Creating a Configuration File

The following command will validate the command line data and create a target configuration file

./bridgePRS check pop -o out --pop AFR --sumstats_prefix data/pop_africa/sumstats/afr.chr  
                                       --genotype_prefix data/pop_africa/genotypes/afr_genotypes 
                                       --phenotype_file data/pop_africa/phenotypes/afr_test.dat
To create a target and base configuation file you can use the following command:
./bridgePRS check pops -o out --pop AFR EUR --sumstats_prefix data/pop_africa/sumstats/afr.chr data/pop_europe/sumstats/eur.chr 
                                            --genotype_prefix data/pop_africa/genotypes/afr_genotypes
                                            --phenotype_file data/pop_africa/phenotypes/afr_pheno.dat

This command will create target and base configuration files that can be observed below:

POP=AFR
LDPOP=AFR
SUMSTATS_PREFIX=$BRIDGEDIR/data/pop_africa/sumstats/afr.chr
SUMSTATS_SUFFIX=.glm.linear.gz
SNP_FILE=$BRIDGEDIR/out/save/snps.AFR.txt
GENOTYPE_PREFIX=$BRIDGEDIR/data/pop_africa/genotypes/afr_genotypes
PHENOTYPE_FILE=$BRIDGEDIR/out/save/AFR.test_phenos.dat
VALIDATION_FILE=$BRIDGEDIR/out/save/AFR.valid_phenos.dat
POP=EUR
LDPOP=EUR
SUMSTATS_PREFIX=$BRIDGEDIR/data/pop_europe/sumstats/eur.chr
SUMSTATS_SUFFIX=.glm.linear.gz
SNP_FILE=out/save/snps.EUR.txt
GENOTYPE_PREFIX=$BRIDGEDIR/data/pop_africa/genotypes/afr_genotypes
PHENOTYPE_FILE=$BRIDGEDIR/data/pop_africa/phenotypes/afr_pheno.dat

File Specifications

1) Sumstats Data

GWAS summary statistics are provided using a prefix to one or many (per chromosome) files with the --sumstats_prefix argument and the --sumstats_suffix argument when nevecessary.
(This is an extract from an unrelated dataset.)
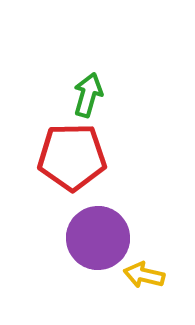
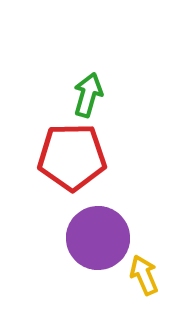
yellow arrow: rotated 54 degrees clockwise
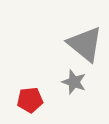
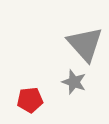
gray triangle: rotated 9 degrees clockwise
GWAS summary statistics must be provided as a whitespace delimited file containing the results of an association study for a given phenotype. BridgePRS has no problem reading in a gzipped base file (need to have a .gz suffix) or splitting the file by chromosome if necessary. An example of a sumstats file with default column headers is shown:

Default Headers #CHR ID REF A1 A1_FREQ OBS_CT BETA SE T_STAT P ERRCODE
Argument --ssf-snpid --ssf-ref --ssf-alt --ssf-maf --sdf-n --ssf-beta --ssf-se --ssf-p .
Data 1 rs12184325 T G 0.0257573 4853 0.820864 0.413692 1.98424 0.0472871 .
Data 1 rs4970382 C A 0.483495 4847 0.0011142 0.128347 0.00868116 0.993074 .
Data 1 rs2710890 G G 0.424387 4814 0.108094 0.132225 0.817497 0.413687 .

The --ssf arguments can be used to specify column headers for different files.

2) Genotype Files

Genotype files must be in Plink Format.

3) Phenotype Files

Phenotype files can be provided to BridgePRS using the --phenotype_files flag. This must be a tab / space delimited file and missing data must be represented by either NA or -9 (only for binary traits). The first two column of the phenotype file should be the FID and the IID, and the rest can be phenotypes/covariates:

FID IID y y.binary PC1 PC2
afr1_1 afr2_1 24.4 1 0.53 0.950
afr1_2 afr2_2 4.10 0 0.59 0.450
afr1_3 afr2_3 37.2 1 0.73 -0.13
afr1_4 afr2_4 5.40 0 0.44 -0.55

The phenotype of interest can be specified with the --phenotype flag and the covariates can be given as a comma separated list after the --covariates flag:

```
./bridgePRS check data -o out --pop AFR --phenotype y --covariates PC1,PC2 
                       --phenotype_file data/pop_africa/phenotypes/afr_pheno.dat 
```

Warning

The column name(s) should not contain space nor comma

4) QC SNP List

To select only SNPS that have passed QC, you can include a single column text file using the --snp_file flag.